*** Opening Selected extract ***
April 21, 2017

Chewy Secret Ingredient M&M Cookies


Have you ever had one of those weeks where things have been so crazy busy that you drove home from work with your car radio off? Ahhh, silence.

This was exactly where I found myself yesterday. Even after walking through my front door, my mind was still racing with all of the things I needed to do. So I knew I needed a good distraction and stress relief, and what better way to find that spending time in my favorite little corner of our house baking! I was looking for sweet treat inspiration when a little bowl of pretty pastel m&ms leftover from Easter caught my eye.

Right away, I remembered a recipe I had eagerly saved from the cookie queen herself, Jenny at Picky Palate. She is always posting great recipes and fun treats on her blog and Instagram! Let me just say, this is the best cookie dough ever... not that I had a scoop (or 7...). Yes, it's incredible and the secret ingredient makes it pure magic. This is going to be a go to recipe for me... check it out!

Side note //
I recently had to change my blog URL, so be sure to follow along to the NEW site on Bloglovin here!
*** Closing Selected extract ***
*** Opening Data excerpts ***
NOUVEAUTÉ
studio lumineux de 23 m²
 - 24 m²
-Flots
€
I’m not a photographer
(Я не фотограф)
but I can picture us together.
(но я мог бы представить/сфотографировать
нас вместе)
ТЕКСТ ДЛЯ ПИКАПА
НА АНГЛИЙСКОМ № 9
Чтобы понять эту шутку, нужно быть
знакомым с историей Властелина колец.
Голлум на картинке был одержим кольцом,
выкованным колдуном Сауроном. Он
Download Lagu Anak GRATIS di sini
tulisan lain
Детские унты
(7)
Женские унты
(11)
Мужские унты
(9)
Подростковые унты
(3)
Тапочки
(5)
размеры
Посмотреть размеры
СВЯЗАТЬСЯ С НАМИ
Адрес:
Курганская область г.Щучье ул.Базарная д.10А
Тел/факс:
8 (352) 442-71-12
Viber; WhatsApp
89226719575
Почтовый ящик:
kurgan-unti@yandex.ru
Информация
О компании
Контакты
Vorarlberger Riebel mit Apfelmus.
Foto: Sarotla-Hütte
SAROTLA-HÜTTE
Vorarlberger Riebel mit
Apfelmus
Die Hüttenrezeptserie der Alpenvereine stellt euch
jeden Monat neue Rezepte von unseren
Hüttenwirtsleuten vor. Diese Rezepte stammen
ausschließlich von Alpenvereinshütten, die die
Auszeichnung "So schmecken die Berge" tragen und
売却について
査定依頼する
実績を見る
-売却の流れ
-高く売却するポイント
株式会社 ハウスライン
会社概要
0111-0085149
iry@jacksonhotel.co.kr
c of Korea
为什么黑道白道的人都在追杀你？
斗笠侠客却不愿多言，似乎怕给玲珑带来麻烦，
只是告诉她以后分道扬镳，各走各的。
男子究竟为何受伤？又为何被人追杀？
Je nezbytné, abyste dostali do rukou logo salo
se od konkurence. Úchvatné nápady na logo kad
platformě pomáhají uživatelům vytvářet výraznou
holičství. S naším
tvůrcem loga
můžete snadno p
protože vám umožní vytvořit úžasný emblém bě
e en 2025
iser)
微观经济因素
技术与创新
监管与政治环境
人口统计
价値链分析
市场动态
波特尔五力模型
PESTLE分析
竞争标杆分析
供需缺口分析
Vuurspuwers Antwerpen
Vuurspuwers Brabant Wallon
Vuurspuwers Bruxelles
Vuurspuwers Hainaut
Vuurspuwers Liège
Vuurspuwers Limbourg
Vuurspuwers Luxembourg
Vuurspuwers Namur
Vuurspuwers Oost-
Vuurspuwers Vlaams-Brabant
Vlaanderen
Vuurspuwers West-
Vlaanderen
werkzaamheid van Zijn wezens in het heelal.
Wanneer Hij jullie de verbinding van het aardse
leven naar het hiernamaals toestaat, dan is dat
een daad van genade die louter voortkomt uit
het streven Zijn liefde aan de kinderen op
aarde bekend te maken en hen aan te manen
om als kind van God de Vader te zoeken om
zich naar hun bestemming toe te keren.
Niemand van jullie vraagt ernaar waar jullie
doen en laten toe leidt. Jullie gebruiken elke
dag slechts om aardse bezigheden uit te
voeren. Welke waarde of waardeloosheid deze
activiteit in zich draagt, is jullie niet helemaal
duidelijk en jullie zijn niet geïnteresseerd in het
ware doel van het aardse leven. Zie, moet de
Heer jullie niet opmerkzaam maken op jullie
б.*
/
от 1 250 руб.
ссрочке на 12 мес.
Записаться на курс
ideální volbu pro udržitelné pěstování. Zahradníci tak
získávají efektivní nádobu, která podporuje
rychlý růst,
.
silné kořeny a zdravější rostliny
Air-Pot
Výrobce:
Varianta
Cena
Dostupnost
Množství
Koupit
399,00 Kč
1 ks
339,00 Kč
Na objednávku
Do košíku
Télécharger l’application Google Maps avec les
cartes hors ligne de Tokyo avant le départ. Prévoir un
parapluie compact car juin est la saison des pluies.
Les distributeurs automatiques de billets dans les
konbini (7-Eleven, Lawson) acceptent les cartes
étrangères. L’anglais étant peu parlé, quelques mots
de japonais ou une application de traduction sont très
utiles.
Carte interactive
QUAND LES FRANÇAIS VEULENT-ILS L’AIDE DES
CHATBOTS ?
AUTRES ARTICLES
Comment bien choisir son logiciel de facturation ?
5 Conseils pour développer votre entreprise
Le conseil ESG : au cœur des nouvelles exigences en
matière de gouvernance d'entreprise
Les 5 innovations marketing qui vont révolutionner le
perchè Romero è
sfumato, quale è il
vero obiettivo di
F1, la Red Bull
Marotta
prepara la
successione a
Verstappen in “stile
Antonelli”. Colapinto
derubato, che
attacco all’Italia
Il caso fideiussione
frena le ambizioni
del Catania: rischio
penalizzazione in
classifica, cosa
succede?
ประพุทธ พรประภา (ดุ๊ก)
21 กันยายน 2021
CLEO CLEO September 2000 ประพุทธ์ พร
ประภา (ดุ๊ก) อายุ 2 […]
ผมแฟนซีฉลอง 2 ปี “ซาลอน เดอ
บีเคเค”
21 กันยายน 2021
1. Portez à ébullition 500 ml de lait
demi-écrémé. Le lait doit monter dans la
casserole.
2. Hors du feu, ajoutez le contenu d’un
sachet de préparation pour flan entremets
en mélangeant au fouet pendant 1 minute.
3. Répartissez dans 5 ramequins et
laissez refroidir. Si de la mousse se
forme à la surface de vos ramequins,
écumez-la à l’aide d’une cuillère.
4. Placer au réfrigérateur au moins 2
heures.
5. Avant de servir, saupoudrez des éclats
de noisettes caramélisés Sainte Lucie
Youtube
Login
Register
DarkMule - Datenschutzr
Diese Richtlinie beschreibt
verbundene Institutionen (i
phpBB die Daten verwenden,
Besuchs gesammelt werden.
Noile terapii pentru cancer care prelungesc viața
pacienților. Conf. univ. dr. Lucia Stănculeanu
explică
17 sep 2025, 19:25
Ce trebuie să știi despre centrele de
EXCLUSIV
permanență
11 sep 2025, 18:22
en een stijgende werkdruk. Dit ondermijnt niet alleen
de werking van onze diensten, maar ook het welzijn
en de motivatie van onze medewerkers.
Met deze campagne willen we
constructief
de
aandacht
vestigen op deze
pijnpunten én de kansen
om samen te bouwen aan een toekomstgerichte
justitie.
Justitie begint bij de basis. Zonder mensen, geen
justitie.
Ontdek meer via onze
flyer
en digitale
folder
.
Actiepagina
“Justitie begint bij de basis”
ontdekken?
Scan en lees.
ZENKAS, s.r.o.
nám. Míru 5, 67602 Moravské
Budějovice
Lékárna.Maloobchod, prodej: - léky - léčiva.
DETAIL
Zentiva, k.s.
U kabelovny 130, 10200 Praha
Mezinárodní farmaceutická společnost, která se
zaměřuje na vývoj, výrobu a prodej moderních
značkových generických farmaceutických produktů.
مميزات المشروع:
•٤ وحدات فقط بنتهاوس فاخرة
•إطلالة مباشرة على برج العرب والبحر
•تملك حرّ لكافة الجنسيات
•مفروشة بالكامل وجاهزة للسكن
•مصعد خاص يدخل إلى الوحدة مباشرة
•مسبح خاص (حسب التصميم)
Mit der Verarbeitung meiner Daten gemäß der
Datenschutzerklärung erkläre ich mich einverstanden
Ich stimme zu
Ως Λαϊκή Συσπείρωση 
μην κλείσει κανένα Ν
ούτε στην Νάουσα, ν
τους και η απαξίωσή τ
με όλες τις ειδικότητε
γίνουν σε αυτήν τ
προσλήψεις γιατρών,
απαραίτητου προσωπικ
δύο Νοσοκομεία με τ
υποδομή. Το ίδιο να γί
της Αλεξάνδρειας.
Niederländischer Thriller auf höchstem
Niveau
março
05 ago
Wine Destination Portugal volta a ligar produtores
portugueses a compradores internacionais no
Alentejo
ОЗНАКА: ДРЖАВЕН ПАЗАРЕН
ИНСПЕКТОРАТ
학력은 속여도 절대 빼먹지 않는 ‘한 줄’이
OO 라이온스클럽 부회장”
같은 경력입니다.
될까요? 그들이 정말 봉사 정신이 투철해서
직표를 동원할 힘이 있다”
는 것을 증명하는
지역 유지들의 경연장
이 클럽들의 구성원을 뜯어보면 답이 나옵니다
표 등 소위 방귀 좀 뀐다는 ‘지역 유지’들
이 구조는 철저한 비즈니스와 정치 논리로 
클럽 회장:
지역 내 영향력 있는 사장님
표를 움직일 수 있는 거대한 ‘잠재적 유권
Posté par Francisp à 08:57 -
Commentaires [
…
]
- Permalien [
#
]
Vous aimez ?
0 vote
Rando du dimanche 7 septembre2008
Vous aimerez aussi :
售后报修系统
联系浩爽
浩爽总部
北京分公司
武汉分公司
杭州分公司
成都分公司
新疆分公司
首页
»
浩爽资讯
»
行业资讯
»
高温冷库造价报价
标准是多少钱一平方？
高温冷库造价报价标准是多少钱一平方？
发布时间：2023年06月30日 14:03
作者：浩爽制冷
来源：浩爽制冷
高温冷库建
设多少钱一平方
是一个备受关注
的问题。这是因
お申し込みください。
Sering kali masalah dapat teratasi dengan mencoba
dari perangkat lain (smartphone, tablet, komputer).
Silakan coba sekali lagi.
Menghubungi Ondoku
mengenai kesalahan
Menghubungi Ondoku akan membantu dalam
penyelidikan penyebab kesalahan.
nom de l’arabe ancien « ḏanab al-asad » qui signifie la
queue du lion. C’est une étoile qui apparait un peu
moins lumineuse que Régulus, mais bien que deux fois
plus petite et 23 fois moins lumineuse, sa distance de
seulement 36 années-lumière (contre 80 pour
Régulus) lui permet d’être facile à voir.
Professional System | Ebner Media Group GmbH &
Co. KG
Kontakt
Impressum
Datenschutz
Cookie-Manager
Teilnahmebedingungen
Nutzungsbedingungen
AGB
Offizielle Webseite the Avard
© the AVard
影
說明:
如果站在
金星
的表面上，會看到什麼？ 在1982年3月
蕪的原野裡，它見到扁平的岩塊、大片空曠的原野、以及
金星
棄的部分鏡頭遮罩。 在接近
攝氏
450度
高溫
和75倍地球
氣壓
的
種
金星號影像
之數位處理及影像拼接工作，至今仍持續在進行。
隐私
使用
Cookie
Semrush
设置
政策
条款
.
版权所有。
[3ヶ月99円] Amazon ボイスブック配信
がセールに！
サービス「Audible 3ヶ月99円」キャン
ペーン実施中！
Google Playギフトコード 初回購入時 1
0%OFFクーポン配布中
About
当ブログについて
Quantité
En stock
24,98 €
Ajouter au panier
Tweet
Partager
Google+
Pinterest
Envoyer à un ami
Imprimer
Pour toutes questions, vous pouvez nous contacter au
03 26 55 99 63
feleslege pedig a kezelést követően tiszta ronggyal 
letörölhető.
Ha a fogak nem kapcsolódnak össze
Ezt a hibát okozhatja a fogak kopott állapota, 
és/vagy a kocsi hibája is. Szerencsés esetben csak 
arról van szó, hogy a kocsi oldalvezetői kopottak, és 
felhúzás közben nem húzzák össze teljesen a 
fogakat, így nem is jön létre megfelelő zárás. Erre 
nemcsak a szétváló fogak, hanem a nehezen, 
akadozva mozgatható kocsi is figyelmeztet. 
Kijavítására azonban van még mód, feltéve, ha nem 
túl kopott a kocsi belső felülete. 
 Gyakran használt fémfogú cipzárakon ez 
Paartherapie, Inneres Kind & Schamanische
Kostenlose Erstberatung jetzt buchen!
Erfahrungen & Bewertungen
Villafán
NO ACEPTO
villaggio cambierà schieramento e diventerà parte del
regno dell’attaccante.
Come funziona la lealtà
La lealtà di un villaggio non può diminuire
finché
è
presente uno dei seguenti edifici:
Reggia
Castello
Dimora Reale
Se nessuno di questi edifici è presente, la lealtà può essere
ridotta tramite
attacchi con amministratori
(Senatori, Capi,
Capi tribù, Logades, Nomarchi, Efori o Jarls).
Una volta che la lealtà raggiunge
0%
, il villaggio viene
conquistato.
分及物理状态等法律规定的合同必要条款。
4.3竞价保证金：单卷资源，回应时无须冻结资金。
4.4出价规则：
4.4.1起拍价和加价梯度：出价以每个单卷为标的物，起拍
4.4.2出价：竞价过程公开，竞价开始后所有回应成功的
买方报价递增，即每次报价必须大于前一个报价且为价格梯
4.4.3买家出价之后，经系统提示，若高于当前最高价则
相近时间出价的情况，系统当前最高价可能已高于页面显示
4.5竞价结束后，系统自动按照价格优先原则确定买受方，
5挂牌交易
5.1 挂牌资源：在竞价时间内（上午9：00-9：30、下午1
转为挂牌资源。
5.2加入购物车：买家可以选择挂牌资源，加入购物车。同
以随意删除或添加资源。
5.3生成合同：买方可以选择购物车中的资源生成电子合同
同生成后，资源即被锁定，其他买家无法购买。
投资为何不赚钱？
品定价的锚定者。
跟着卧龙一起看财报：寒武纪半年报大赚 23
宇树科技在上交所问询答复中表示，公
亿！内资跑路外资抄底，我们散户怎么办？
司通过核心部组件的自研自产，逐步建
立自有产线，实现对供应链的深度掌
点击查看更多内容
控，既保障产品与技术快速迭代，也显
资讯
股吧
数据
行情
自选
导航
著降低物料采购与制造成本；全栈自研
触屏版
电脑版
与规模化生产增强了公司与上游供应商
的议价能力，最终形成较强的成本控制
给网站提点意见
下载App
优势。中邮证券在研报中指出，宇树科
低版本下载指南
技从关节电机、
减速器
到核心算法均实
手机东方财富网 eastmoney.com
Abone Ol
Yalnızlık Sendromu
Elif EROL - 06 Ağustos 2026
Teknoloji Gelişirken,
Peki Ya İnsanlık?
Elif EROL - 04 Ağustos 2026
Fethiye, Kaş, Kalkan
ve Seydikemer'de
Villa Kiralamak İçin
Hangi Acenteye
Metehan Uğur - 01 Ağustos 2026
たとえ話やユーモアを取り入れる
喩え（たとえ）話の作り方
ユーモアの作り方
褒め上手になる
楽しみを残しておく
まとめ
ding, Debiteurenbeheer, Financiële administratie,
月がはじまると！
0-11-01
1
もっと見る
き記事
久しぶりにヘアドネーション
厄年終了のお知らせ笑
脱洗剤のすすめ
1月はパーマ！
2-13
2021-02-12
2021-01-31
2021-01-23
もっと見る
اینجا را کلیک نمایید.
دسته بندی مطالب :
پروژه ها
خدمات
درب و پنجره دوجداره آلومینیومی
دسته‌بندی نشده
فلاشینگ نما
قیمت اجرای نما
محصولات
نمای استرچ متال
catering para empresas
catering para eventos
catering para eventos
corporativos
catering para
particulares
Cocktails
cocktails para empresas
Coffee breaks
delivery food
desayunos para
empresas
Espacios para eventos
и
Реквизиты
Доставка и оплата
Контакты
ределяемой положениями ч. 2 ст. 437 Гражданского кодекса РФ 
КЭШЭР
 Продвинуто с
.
*** Closing Data excerpts ***
Explore the material:
1. In the cookie post, reproduce everything from "Chewy Secret Ingredient" down to "caught my eye.".
2. Answer these questions about the cookie post:
(a) What caught the writer's eye while looking for sweet treat inspiration?
(b) Whose recipe had the writer saved?
(c) What did the writer recently have to change?
3. Pick up the post about the M&M cookies where it stops and write the next part.
The rows above come from a separate source.

Exercise results:
1.
Chewy Secret Ingredient M&M Cookies


Have you ever had one of those weeks where things have been so crazy busy that you drove home from work with your car radio off? Ahhh, silence.

This was exactly where I found myself yesterday. Even after walking through my front door, my mind was still racing with all of the things I needed to do. So I knew I needed a good distraction and stress relief, and what better way to find that spending time in my favorite little corner of our house baking! I was looking for sweet treat inspiration when a little bowl of pretty pastel m&ms leftover from Easter caught my eye.

2.
(a) A little bowl of pretty pastel m&ms leftover from Easter.
(b) Jenny's, at Picky Palate.
(c) The blog URL.

3.
Chewy M&M Cookies
 // Lightly adapted from Picky Palate //



Ingredients:

  • 1/2 cup softened unsalted butter 
  • 1/2 cup brown sugar
  • 1/2 cup sugar
  • 1 egg
  • 1/2 teaspoon real vanilla extract (the good stuff!)
  • 1-1/2 cups flour
  • 3 tablespoons dry Jell-o instant vanilla pudding mix
  • 1/2 teaspoon baking soda
  • 1/2 teaspoon salt
  • 1/2 cup mini chocolate chips
  • 1 cup m&m candies


Directions:

1) Preheat oven to 350 degrees

2) Cream softened butter, brown sugar, and sugar using a stand or hand mixer for about 2 minutes until well combined and creamy.

3) Add the egg and vanilla to the mixture, just until incorporated

4) Add flour, instant pudding mix, baking soda, and salt. Combine ingredients, but be sure to not over mix as it leads to tougher cookies. Hand stir in m&ms and chocolate chips.

5) Once dough is ready, place cookie dough onto a Silpat lined cookie sheet by the large spoonful. I recommend about 1-2 inches of spacing as cookies may spread a little. Bake for 10-12 minutes until edges are lightly golden but centers are soft, and let cook on the cookie sheet.

Yields: 12 cookies




Bon Appetit!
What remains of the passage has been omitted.